_Task description_: Reproduce verbatim everything in the material from the line containing "Photographs of a" down to the line containing "-0.018638, 0.830481, 0.246924]]", with both of those lines included.

_Given information_:
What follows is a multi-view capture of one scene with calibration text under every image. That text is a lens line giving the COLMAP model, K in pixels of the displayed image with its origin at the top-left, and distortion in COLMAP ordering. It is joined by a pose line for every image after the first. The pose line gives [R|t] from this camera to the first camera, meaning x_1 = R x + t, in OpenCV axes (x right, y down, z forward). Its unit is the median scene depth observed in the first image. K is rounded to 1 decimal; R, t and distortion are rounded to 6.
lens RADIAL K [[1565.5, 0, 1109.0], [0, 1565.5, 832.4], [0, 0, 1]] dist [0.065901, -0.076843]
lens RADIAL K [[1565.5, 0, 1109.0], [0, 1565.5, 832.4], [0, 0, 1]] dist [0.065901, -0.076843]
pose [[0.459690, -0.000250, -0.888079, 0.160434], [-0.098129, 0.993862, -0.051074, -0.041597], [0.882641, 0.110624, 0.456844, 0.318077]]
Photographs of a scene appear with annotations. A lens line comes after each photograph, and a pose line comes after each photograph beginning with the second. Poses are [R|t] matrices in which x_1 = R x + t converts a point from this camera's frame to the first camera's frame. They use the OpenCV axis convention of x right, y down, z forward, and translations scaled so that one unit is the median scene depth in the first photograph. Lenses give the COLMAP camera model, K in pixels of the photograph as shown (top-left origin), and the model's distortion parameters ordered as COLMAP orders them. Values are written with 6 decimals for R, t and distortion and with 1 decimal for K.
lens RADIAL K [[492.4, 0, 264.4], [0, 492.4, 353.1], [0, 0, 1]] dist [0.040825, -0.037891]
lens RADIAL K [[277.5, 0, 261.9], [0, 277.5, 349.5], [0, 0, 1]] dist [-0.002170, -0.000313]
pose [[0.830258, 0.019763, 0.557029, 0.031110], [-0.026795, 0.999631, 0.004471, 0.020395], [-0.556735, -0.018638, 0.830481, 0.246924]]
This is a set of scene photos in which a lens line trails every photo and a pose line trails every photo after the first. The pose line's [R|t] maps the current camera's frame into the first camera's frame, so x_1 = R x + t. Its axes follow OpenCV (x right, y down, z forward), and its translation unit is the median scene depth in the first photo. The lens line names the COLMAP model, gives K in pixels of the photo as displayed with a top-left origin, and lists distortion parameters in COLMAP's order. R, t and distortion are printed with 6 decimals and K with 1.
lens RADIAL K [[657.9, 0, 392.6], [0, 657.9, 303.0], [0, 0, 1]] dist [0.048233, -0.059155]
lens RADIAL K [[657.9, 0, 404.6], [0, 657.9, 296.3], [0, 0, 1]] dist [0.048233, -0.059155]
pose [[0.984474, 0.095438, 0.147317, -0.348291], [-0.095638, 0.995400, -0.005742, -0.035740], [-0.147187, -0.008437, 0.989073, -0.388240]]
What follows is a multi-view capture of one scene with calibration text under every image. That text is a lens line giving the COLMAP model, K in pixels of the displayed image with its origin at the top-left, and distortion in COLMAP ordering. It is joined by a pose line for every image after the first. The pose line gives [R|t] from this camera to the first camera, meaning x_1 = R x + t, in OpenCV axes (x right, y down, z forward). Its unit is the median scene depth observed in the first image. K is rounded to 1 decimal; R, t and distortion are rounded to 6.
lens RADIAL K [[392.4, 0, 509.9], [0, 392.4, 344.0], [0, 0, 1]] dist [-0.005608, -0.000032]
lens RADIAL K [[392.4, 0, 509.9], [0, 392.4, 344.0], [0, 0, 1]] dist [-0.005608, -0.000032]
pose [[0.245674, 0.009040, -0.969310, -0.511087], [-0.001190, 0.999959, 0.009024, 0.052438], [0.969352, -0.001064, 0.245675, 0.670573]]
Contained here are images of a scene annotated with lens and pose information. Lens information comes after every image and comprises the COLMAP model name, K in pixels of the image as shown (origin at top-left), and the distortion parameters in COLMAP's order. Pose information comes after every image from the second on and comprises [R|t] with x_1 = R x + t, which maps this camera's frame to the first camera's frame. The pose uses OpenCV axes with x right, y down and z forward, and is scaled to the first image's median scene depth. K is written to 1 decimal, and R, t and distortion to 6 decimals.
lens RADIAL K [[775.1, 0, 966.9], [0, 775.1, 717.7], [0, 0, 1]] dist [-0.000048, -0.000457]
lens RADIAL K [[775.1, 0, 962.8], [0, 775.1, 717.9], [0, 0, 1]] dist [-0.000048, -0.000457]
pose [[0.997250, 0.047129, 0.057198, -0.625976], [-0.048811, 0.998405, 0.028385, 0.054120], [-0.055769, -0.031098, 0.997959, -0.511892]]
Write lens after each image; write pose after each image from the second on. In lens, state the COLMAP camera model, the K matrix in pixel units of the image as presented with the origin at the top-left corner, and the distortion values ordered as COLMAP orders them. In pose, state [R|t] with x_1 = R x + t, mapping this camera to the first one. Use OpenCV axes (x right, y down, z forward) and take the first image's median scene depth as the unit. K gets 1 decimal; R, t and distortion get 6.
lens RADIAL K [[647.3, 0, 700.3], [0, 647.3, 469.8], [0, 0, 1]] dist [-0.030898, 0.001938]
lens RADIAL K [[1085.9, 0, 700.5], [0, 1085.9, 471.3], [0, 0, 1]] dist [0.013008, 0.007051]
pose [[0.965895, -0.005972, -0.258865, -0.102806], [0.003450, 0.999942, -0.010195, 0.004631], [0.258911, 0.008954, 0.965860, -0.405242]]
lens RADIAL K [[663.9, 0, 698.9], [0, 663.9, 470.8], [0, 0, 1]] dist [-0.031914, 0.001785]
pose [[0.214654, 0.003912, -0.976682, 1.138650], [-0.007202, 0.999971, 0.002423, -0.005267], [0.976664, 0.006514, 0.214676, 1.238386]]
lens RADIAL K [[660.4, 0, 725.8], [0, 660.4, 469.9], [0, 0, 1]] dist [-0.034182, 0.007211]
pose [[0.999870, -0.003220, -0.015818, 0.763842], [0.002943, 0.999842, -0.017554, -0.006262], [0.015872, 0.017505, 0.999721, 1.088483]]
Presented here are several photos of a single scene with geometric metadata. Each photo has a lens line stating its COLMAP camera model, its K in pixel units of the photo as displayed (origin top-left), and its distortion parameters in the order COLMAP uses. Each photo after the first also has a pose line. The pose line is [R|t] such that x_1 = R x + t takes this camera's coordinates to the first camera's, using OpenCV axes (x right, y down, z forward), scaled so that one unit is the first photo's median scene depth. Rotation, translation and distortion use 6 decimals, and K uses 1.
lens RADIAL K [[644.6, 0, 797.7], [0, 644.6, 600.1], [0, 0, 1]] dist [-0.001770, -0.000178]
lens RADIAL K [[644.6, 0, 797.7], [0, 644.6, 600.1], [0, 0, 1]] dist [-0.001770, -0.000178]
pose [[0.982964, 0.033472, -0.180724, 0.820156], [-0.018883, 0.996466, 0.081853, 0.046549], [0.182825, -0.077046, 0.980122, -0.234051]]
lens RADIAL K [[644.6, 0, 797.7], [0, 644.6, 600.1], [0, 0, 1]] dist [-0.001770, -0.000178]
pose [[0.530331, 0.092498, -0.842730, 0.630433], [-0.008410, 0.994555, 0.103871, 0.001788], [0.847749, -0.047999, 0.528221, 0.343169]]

_Expected answer_:
Photographs of a scene appear with annotations. A lens line comes after each photograph, and a pose line comes after each photograph beginning with the second. Poses are [R|t] matrices in which x_1 = R x + t converts a point from this camera's frame to the first camera's frame. They use the OpenCV axis convention of x right, y down, z forward, and translations scaled so that one unit is the median scene depth in the first photograph. Lenses give the COLMAP camera model, K in pixels of the photograph as shown (top-left origin), and the model's distortion parameters ordered as COLMAP orders them. Values are written with 6 decimals for R, t and distortion and with 1 decimal for K.
lens RADIAL K [[492.4, 0, 264.4], [0, 492.4, 353.1], [0, 0, 1]] dist [0.040825, -0.037891]
lens RADIAL K [[277.5, 0, 261.9], [0, 277.5, 349.5], [0, 0, 1]] dist [-0.002170, -0.000313]
pose [[0.830258, 0.019763, 0.557029, 0.031110], [-0.026795, 0.999631, 0.004471, 0.020395], [-0.556735, -0.018638, 0.830481, 0.246924]]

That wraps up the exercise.